Containing line breaks was just one indicator of improvement, but Steinberg explained that measuring structures’ success is a more involved process.
“We actually do a lot of measurements,” Steinberg said. “We can look at Canada’s attack: I think they had the ball maybe four times when they went more than four phases. So for a team to have the ball that long and not score, it suggests a pretty good defense. For us, we only went past four phases once, which means that generally we were able to find try-scoring opportunities fairly quickly. We really felt that our attack – especially in the first half – we were able to play quickly, and when we play quickly, we put a lot of pressure on Canada. The Canadian side is a very good attacking side, and we’re not going to hold them defensively for the whole game. But we only gave up three tries – preventing Canada from getting a bonus point – and two of those tries were from penalties we gave away at the lineout.
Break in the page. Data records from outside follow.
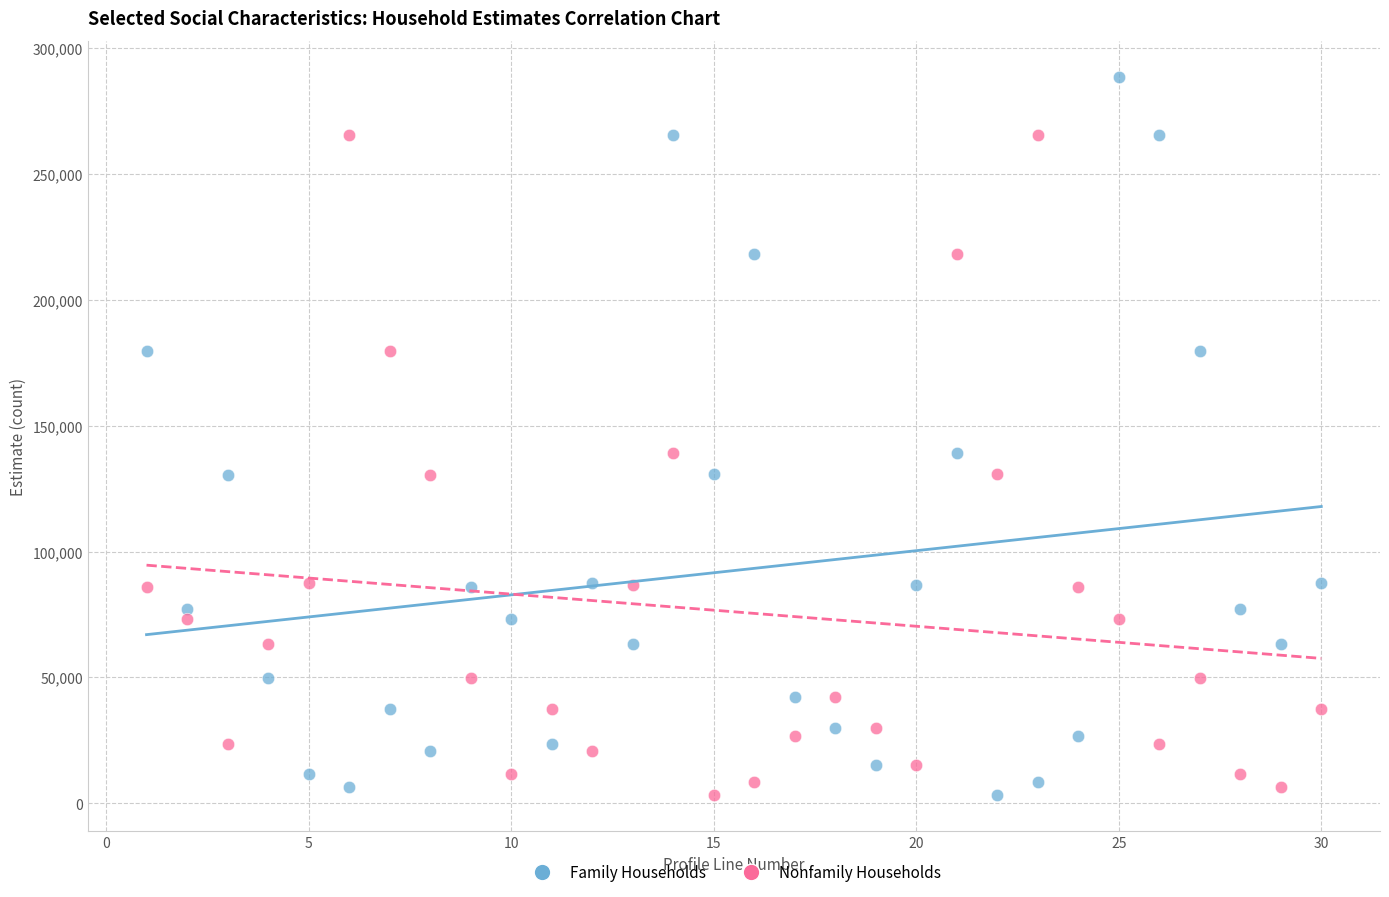

What is the X range (max minus min) for the scatter plot?

29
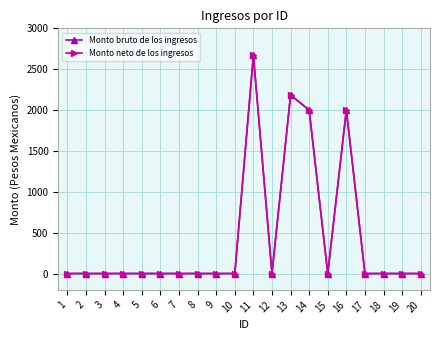

Which category has the lowest value in the Monto bruto de los ingresos series?

1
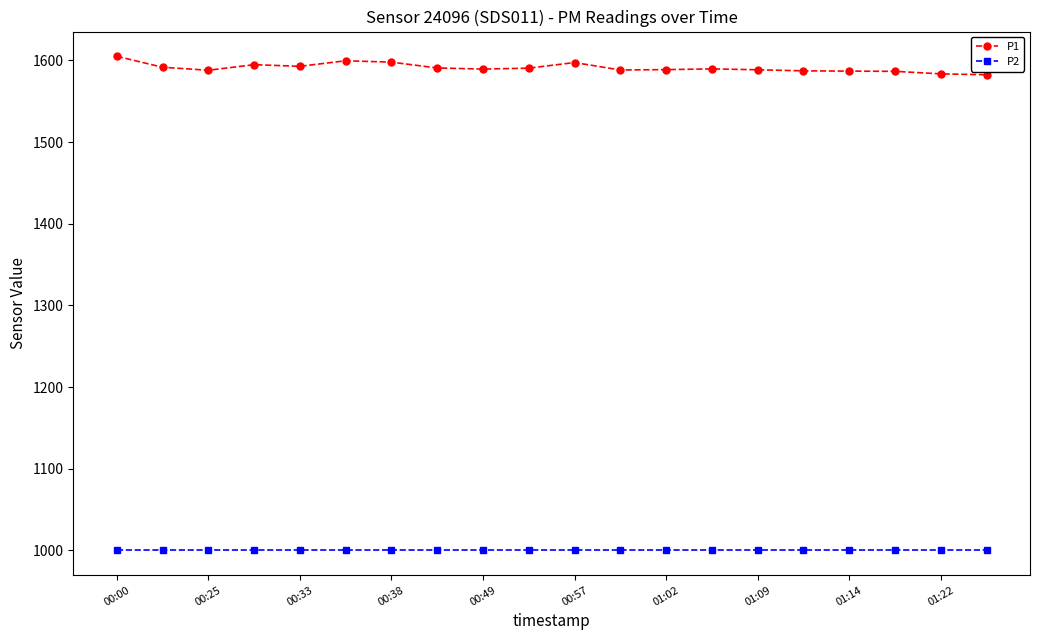

What is the value of the P2 point at the 1st from the left?

999.9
One try was from general play, and we’re pretty happy with that.”
To contrast, Steinberg pointed out some areas of concern. Both sides incurred their share of penalties, as the USA got into trouble at the tackle contest, which resulted in a yellow card and eventual Canada try. The USA also struggled with their scrum platform, which affected their ability to launch on offense.
“It was difficult for the teams to understand what the ref really wanted, but it evened itself out,” Steinberg said of the penalties. “Our defense is good enough … but something we’re going to work on: When we contest the tackle defensively, we have to make the choice of whether we can be successful or not. We were really pushing to contest Canada at the breakdown, but we didn’t always do that defensively.”
The journey continues against England (1-1) on Wednesday. The Roses have brought a younger side to Greeley, Colo., and have struggled with consistency in their two matches. After losing 29-25 to Canada in their opener, the English surged ahead of South Africa 18-17 for a win yesterday.
“They have the best lineout here,” Steinberg pointed out target areas. “Our lineout is still in development; we still have some work there. It’s going to be the lineout and scrum where we’ll be tested. The England players like to play a dynamic game: They’ll use their forwards on the fringe to go forward and then they’ll look to move it wide, and that’s going to be a real big challenge there. We’re really looking forward to it. Every team here is getting better each game. Every team is in it – even South Africa, if they win their game, could be in the final. The only way we can guarantee that we’re in the final is if we win. Everyone’s going out there to win their next game, and the competition here has been great.”
Heading into the third round of competition, teams will diligently manage players’ bodies and recovery. With the round two delay, teams are back to a three-day cycle.
“We’ve been trying to focus on our 92-hour cycle, but we’re actually very used to the 68-hour,” Steinberg said. “We did it during our fall tour, and it’s what happens during our [Top 100 and Top 40] elite camps, so we’re pretty confident. The big focus today will be on recovery.”
Steinberg indicated that we might see some fresh faces on Wednesday, as players like Deven Owsiany and Phoebe Boone look for their first caps, but that the staff hasn’t thought about lineups just yet. Regardless, the USA has built some nice momentum and yesterday’s win against Canada was a highlight of the summer – and hopefully the first of many.